The Rosett Report

It's Called Nuclear Blackmail

Now we’re hearing that North Korea’s Kim Jong Il regrets he conducted a nuclear test. That’s like Tony Soprano dropping by your shop with his hand out, and saying he is — oops — sorry he just test-fired a bullet past your head.

This is a shakedown, in which Kim has just succeeded in notching up his negotiating position to include a radioactive new bargaining chip. The idea is that if we now do what he wants, he won’t conduct any more nuclear tests… at least not until the next time he decides he wants to. And what have we got? The U.S. and its allies are now waving around a limited and leaky UN resolution for sanctions on North Korea, which China might sort of somewhat sometimes maybe enforce as it chooses — or not. And we now appear to be heading for more of those six-way talks, where nations such as the U.S. and Japan are by their nature constrained to honor their agreements, while any promises Pyongyang might make will mean no more than they have before — which is to say, they will be worthless.

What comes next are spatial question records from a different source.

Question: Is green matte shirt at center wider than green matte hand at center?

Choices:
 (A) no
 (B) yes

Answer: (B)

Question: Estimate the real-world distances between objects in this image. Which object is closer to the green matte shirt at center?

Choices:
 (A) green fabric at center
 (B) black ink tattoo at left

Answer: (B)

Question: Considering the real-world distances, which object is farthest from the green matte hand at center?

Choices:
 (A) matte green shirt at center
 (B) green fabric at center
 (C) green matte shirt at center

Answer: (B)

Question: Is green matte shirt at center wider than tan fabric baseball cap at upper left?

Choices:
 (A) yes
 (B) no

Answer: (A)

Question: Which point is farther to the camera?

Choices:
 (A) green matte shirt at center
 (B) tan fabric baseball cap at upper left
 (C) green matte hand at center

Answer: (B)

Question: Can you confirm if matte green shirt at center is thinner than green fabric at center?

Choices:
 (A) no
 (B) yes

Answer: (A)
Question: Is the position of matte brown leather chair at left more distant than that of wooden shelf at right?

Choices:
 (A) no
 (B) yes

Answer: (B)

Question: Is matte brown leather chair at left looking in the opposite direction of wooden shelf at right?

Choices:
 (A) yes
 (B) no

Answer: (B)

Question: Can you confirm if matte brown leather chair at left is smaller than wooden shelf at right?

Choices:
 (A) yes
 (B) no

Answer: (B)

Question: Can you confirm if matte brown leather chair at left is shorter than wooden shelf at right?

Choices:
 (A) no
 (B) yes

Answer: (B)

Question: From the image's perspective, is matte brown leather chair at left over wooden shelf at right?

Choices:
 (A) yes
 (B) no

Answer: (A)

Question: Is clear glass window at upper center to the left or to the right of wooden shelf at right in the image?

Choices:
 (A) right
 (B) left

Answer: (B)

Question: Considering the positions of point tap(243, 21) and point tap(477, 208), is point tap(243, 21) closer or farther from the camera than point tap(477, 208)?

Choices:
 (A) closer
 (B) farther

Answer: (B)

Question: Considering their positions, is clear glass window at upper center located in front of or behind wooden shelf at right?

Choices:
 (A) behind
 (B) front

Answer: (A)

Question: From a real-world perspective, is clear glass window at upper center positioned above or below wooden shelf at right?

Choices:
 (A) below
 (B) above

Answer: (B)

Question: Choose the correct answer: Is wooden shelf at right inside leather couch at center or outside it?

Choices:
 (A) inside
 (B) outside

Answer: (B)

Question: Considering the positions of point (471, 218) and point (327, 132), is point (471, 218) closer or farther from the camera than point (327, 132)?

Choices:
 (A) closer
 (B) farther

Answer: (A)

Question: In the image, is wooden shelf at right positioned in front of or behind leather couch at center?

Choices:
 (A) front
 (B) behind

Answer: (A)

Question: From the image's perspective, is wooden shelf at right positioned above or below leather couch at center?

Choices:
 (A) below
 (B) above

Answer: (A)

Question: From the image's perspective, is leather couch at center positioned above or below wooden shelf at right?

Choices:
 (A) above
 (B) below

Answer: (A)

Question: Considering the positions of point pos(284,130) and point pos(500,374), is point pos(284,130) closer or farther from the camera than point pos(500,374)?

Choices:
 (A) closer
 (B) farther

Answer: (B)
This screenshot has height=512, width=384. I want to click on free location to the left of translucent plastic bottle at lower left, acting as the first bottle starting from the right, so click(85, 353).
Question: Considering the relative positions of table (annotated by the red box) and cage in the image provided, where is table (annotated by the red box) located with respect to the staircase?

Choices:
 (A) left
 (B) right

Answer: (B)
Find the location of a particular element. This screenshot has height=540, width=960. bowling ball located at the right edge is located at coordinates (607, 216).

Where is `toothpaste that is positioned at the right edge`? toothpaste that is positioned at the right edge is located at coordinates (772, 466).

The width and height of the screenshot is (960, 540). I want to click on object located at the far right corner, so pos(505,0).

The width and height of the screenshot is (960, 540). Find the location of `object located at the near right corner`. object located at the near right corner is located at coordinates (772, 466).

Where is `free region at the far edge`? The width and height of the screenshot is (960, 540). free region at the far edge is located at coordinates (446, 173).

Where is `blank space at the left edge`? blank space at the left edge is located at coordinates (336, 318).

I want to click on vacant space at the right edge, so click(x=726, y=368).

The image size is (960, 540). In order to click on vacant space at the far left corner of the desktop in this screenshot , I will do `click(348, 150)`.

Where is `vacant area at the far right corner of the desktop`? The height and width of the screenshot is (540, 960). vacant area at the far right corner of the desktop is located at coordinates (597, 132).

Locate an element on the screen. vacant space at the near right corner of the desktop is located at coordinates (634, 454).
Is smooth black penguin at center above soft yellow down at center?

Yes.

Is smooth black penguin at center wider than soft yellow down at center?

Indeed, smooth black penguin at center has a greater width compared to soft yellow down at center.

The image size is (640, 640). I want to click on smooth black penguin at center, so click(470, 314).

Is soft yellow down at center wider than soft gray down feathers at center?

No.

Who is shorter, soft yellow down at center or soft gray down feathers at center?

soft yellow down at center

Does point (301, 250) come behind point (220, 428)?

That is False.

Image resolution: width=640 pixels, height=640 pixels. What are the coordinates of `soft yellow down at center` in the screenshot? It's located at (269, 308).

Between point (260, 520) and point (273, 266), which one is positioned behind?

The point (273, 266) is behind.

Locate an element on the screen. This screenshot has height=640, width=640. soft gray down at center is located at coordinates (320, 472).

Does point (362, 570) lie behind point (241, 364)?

North Korea’s regime has used this kind of brinksmanship for years to boost its importance in the world, strengthen its grip at home, and create a situation in which the Free World endlessly seeks to engage Pyongyang at the bargaining table. Over the past decade, this has meant the U.S. and others offering round after round of concessions, which Kim then incorporates into his own intricate maneuvers, both foreign and domestic, to stay in power. Along with pouring the foundations for two turn-key nuclear reactors for Kim, sending free fuel, free food, and in 2000 dispatching Madeleine Albright to cozy up to Kim in Pyongyang, these concessions have included the morally bankrupt and politically blind policy of dismissing as a side-show such abominations as the North Korean gulag, and the famine under Kim’s repressive policies in which during the late 1990s an estimated one to two million North Koreans died. For an excellent history and analysis of Pyongyang’s tactics, see the book “Over the Line: North Korea’s Negotiating Strategy,” by Chuck Downs. Writing in 1999, the era in which talks with North Korea were “Four Party” instead of “six-way,” Downs details how North Korea’s regime, which uses a mix of shocking acts and bad-faith negotiations to wring concessions meant “exclusively to ensure its survival, extend its power, and enhance its control.”

It’s worked so far. And, you can bet on it, Iran’s Ahmadinejad and his comrades are taking copious notes.